Aún fuera de la tienda, no pudieron bajar la guardia. Deadman Shore estaba más transitada de lo que Nora pudo llegar a pensar en un primer momento, de forma que dar con Lane iba a ser algo extraordinariamente difícil en aquellas condiciones.
Ambas mujeres se sentaron sobre unos barriles junto a lo que parecía ser un vertedero. Apestaba, pero ¿qué no apestaba en aquellas circunstancias? Nora bufaba sin parar. Sus planes empezaban a descontrolarse como nunca lo habían hecho, y cuanto más tiempo pasaba incumpliendo su misión, peor se sentía. Eran un par de malnacidos... ¿Cómo no podía quitárselos de encima?
— Oye... yo no quiero venderte. No así... ¿Comprendes? — musitó Sarah. Que hablara le tomó por sorpresa. O era una mujer poco obediente, o los remordimientos la estaban matando por dentro. — Me refiero a que... éste mundo es así ¿No? Tenemos que sobrevivir. Pero cuando propuse venderte me refería a un asentamiento, a alguien que necesitara mano de obra, no para...
— ¿Eres tan ingenua? ¿De verdad? — A Nora se le escapó la crudeza en las palabras. ¿Cómo podía llegar a pensar que una mujer podía ser vendida para algo que no fuera sexo? ¿En qué mundo vivía?
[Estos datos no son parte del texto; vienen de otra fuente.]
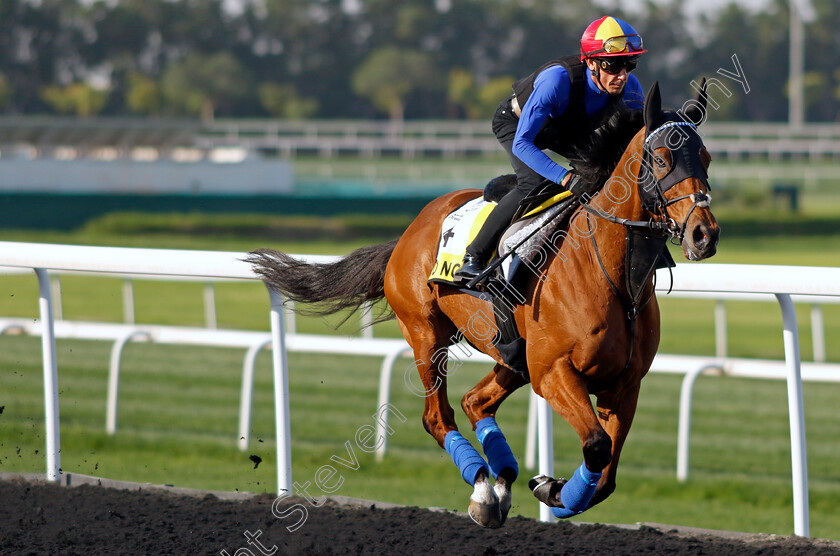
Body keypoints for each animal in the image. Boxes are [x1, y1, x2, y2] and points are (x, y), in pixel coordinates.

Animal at [246, 81, 720, 524]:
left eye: (707, 157)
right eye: (661, 159)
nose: (704, 234)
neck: (612, 276)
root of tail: (409, 231)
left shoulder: (624, 383)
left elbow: (605, 476)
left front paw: (552, 487)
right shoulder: (554, 372)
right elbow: (597, 447)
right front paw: (551, 488)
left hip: (513, 356)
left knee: (476, 402)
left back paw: (502, 482)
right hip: (426, 335)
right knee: (438, 417)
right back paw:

— Lo siento — agachó la cabeza avergonzada. — Sé lo que tienes que estar sintiendo. A mi secuestraron hace un par de años. Quisieron venderme, pero... Jack no lo permitió. — Escuchar aquellas palabras de una desconocida no debía haber hecho ningún tipo de mella en Nora, sin embargo, que alguien pudiese llegar a comprenderla, aunque fuera una mujer estúpida, le hizo sentir algo muy raro.
— Qué suerte — comentó de forma irónica.
— Sé que no querías prenderle fuego a la casa. Lo vi. Lo hiciste sin querer y no te odio por ello. Pero Jack no tiene tanto a razones como yo ¿Sabes? Bueno, ya lo has visto con tus propios ojos. — tragó saliva. — Lo siento, de verdad.
— Si de verdad lo sientes, desátame. Déjame que me vaya. Suelta esa soga y me iré. No volverás a saber más de mi — pidió Nora. Encaró a Sarah con determinación, de tal forma que ésta última se sintió inquieta e incluso amenazada.
— No... no voy a hacerlo — aseguró. Parecía que le costaba soltar aquellas palabras. — Tenemos que comer.
— Por favor, Sarah.
— No puedo. Por favor, no insistas — rogó poniéndose en pie. Pero al hacerlo comenzó a toser. Al principio pareció algo normal, pero la tos no desapareció. Tosió con esfuerzo, como si tuviese algo en el pecho. Casi se estaba quedando sin aire. A Nora le pareció tan extraño que se puso en pie sin comprender. — No... no puedo respirar... — intentó decir la chica. Y entonces, tosió sangre.
— Estas enferma — susurró Nora, comprendiendo la gran verdad que se abría ante sus ojos. Sarah estaba enferma, como muchos otros antes lo habían estado a causa de la situación del mundo, como todos lo estaban. Pero ella lo estaba más, como aquellos casos en los que gente joven moría, en los que sus cuerpos no soportaban la podredumbre, el ambiente tóxico y la polución.
Sarah ya no tenía fuerzas. La chica podría dar un tirón a la soga y salir corriendo. Allí, en aquel preciso instante, la oportunidad de escapar se le presentó sin verla venir. Pero no correría sin más. No sería tan estúpida... Tenía un plan.